*EXERCISE*: Format the lines below as a JSON array of strings, one string per line, omitting any blank lines.

START RAW DATA

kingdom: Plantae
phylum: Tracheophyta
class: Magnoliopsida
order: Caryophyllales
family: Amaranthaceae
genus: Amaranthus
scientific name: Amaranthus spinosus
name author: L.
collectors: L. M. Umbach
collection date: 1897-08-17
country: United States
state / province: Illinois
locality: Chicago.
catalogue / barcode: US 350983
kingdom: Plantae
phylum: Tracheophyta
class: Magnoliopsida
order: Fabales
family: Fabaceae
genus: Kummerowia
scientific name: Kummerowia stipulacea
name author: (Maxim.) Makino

END RAW DATA

*RESPONSE BELOW*:
[
  "kingdom: Plantae",
  "phylum: Tracheophyta",
  "class: Magnoliopsida",
  "order: Caryophyllales",
  "family: Amaranthaceae",
  "genus: Amaranthus",
  "scientific name: Amaranthus spinosus",
  "name author: L.",
  "collectors: L. M. Umbach",
  "collection date: 1897-08-17",
  "country: United States",
  "state / province: Illinois",
  "locality: Chicago.",
  "catalogue / barcode: US 350983",
  "kingdom: Plantae",
  "phylum: Tracheophyta",
  "class: Magnoliopsida",
  "order: Fabales",
  "family: Fabaceae",
  "genus: Kummerowia",
  "scientific name: Kummerowia stipulacea",
  "name author: (Maxim.) Makino"
]